Abbiamo ormai imparato che il libro del Profeta Isaia in realtà è stato scritto da tre persone: una, il Primo Isaia, vissuto nel tempo della deportazione a Babilonia e della distruzione del tempio; la seconda e la terza invece, denominati Secondo e Terzo Isaia, vissute quando il resto d’Israele può tornare a Gerusalemme per riedificarla.

Siamo qui al capitolo 66, quello conclusivo del Terzo Isaia, dunque nell’epoca del ritorno degli esuli e della ricostruzione della città di Sion. Ci troviamo di fronte ai versetti conclusivi di tutto il libro profetico e il tema dominante è, a detta della maggior parte dei biblisti, la salvezza universale, cioè offerta e possibile per tutte le genti.

Qui c’è un disegno di Dio che coinvolge tutte le genti che saranno testimoni della gloria di Dio. Che cos’è la gloria di Dio? Essa è la manifestazione del progetti di Dio per l’uomo. Dunque questa rivelazione per la vita stessa è qualcosa che non è riservata a qualcuno (il popolo eletto, per esempio), ma tutti i popoli saranno offerta al Signore. Ed è significativo che tutto questo avvenga sul monte di Gerusalemme, la “città della pace”: se c’è un disegno di salvezza che coinvolge tutti gli uomini, questo deve essere un disegno di vita e di pace.

Come si fa a sperare e a credere in questa visione?
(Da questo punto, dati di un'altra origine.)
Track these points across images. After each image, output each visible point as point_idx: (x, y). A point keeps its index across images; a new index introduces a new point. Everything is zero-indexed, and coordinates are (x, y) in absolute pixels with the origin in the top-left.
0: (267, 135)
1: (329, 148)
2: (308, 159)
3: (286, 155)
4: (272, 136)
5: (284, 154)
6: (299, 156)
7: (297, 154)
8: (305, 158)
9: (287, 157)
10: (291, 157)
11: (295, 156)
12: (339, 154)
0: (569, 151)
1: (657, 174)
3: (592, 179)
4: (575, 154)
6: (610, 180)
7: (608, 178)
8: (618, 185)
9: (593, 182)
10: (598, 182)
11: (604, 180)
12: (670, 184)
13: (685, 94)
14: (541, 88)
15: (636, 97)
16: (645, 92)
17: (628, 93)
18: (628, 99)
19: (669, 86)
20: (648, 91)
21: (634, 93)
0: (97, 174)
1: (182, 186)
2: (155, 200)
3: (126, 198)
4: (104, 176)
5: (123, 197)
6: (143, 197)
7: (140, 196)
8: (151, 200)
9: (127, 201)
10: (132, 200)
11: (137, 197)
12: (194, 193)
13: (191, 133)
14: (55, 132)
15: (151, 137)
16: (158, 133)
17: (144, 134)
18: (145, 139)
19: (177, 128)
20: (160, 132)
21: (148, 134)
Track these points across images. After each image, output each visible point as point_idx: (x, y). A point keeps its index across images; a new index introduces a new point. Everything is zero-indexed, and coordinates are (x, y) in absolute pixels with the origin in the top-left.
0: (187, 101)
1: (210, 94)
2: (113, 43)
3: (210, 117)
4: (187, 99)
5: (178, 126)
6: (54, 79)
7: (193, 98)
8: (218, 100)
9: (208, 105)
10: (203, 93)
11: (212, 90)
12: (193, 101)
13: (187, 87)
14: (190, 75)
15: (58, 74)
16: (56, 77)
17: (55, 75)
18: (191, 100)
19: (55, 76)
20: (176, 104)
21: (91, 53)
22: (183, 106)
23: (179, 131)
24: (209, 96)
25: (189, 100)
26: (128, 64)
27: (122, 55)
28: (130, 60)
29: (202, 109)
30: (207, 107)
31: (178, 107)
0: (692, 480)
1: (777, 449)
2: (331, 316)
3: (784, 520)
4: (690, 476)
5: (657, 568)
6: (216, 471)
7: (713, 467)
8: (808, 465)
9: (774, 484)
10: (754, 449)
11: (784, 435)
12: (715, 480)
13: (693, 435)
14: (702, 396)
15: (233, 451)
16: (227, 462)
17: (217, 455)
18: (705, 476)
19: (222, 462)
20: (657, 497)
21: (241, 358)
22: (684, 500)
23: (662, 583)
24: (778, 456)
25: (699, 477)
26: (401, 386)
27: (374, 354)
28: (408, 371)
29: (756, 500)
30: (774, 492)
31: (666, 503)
Paolo, nella lettera ai Romani, ci ricorda la fede di Abramo: egli diventa nostro padre nella fede perché proprio il virtù di essa egli per primo ha ricevuto promessa ed eredità (promessa di un popolo numeroso ed eredità di un figlio e di una discendenza).

Anche noi dunque facciamo parte dell’eredità di Abramo se, come lui, chiediamo il dono della fede e viviamo in essa; perché, come ricorda l’Apostolo, “la legge provoca l’ira” perché da essa si può trasgredire (esempio: il popolo che non risponde osservando fedelmente i comandamenti); ma dalla fede, intesa come dono di Dio, non si trasgredisce, semmai non la si chiede o non la si custodisce.
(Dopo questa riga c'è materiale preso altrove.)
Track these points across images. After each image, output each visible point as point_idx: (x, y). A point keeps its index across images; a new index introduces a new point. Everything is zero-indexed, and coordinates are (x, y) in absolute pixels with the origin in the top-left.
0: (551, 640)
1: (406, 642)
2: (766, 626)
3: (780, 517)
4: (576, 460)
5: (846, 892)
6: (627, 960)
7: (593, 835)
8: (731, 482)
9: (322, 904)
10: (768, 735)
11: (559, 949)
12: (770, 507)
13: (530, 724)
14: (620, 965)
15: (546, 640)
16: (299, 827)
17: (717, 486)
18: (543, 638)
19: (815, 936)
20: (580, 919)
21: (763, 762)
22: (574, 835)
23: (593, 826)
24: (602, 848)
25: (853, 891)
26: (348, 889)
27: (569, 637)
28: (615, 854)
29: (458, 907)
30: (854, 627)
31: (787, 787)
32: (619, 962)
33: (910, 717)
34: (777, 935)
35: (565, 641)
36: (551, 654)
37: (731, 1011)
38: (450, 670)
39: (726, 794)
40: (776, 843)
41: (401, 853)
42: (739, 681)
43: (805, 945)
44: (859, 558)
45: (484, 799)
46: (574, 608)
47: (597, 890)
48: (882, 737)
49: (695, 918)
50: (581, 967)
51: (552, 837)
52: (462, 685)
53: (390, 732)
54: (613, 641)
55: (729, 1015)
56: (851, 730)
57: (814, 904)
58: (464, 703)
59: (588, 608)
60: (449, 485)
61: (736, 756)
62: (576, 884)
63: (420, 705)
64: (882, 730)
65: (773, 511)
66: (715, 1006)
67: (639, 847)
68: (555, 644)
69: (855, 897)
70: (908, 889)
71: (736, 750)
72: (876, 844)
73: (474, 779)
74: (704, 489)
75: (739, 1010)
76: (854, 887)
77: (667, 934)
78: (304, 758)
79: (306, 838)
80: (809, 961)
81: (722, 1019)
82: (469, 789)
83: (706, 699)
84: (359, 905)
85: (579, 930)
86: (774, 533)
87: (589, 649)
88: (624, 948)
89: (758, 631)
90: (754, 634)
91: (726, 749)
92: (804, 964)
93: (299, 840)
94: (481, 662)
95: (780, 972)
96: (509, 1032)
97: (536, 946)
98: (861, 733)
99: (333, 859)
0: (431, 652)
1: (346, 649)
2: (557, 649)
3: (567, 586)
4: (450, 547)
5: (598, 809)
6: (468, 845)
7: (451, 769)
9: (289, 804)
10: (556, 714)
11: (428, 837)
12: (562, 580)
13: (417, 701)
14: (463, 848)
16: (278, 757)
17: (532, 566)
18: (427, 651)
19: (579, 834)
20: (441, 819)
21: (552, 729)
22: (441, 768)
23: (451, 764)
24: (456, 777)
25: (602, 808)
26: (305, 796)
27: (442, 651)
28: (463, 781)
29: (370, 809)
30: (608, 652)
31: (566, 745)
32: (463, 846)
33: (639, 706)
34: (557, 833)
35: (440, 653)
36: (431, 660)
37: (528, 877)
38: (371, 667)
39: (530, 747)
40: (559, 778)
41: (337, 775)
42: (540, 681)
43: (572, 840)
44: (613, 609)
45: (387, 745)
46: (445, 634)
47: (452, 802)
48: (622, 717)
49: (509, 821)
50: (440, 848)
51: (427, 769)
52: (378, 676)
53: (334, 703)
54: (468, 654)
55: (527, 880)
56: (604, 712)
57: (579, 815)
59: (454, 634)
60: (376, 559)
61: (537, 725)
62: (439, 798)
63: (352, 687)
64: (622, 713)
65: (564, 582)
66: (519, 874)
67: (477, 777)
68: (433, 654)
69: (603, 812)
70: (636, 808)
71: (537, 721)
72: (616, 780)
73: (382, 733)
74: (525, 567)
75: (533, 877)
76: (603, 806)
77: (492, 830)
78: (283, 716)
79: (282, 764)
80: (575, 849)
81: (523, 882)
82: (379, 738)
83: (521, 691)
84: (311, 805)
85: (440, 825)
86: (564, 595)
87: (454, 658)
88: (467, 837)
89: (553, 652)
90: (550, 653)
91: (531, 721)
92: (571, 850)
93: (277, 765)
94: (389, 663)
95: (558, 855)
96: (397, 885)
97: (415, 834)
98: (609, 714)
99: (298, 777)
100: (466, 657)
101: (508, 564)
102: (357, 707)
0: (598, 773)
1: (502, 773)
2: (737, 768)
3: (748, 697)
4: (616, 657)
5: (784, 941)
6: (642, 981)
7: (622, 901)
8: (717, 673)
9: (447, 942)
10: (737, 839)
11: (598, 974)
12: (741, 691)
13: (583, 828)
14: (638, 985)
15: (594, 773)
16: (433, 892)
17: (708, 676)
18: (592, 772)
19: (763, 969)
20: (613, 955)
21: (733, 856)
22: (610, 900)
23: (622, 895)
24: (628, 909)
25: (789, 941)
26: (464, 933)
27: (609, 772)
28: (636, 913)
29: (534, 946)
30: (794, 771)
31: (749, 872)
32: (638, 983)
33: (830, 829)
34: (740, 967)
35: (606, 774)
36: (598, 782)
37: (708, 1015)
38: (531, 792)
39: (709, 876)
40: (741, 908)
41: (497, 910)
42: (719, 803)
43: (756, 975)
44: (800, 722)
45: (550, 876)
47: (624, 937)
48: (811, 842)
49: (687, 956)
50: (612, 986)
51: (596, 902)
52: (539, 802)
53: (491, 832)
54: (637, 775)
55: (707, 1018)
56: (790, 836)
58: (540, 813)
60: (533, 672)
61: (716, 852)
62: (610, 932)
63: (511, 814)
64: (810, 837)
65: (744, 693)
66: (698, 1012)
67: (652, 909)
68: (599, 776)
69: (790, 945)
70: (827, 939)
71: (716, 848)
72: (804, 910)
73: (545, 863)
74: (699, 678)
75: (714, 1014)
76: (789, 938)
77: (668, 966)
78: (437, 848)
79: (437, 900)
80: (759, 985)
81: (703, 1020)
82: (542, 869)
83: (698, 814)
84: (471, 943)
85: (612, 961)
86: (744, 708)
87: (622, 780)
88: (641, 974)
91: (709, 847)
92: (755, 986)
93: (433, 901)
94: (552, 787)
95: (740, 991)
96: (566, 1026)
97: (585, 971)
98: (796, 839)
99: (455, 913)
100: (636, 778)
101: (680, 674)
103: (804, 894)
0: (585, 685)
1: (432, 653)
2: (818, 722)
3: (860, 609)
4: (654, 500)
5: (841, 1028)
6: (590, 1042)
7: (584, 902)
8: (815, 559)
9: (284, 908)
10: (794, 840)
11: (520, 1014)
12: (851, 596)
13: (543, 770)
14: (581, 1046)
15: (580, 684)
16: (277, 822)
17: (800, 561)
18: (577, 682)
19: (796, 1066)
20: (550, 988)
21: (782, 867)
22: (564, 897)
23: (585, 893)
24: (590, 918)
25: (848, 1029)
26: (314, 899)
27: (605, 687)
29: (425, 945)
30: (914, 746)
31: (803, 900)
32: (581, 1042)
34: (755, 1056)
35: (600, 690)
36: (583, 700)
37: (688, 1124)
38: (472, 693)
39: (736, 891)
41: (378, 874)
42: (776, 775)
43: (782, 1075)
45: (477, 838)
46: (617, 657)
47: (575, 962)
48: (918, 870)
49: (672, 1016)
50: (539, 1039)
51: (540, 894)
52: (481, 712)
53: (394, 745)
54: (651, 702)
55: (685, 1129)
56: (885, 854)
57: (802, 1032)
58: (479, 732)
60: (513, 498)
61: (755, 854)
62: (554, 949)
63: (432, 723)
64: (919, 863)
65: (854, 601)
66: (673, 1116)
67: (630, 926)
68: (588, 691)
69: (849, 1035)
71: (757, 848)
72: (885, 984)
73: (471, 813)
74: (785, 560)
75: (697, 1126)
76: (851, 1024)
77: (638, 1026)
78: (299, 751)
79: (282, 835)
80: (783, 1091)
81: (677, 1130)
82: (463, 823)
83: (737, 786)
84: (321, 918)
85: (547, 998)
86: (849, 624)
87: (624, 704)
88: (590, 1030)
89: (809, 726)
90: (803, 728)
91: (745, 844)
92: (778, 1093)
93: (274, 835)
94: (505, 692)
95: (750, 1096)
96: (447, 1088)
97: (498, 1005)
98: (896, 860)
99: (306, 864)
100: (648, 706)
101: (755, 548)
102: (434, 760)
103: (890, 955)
Il Vangelo ci pone di fronte ad un’altra manifestazione di Gesù e della gloria di Dio. Il Maestro è di nuovo in quella “Galilea delle genti” considerata straniera, infedele e impura dai Giudei e, più precisamente, a Cana. Abbiamo sentito bene le parole di Gesù: in esse viene chiesta a noi una vera e propria conversione, un cambiamento di pensiero.
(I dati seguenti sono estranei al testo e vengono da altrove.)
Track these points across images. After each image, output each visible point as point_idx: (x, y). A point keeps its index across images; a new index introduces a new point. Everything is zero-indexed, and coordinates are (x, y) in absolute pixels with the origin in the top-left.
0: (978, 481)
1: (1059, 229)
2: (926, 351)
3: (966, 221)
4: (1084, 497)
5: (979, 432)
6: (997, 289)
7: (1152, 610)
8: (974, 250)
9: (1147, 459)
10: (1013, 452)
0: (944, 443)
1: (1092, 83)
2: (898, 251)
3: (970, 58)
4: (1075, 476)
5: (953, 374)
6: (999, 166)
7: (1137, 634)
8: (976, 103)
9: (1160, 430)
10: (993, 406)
Se non vedete segni e prodigi, voi non credete”: le parole di Gesù sono precise e gravi di fronte alla disperazione di questo padre. Il principio denunciato da Gesù è questo: VEDERE PER CREDERE. Probabilmente vuole stigmatizzare la richiesta pressante della folla più che mortificare questa richiesta del funzionario del re, dettata dalla viva preoccupazione per la vita del figlio.

Va’, tuo figlio vive”. Quell’uomo credette alla parola che Gesù gli aveva detto e si mise in cammino: la parola semplice di Gesù questa volta suscita la fede nell’uomo che si rimette in cammino con fiducia piena. Dal vedere per credere, denunciato da Gesù, si passa al CREDERE PER VEDERE grazie all’esempio di fede del funzionario del re.

E noi, e io sono uno che ha bisogno di vedere per credere, oppure di credere per vedere?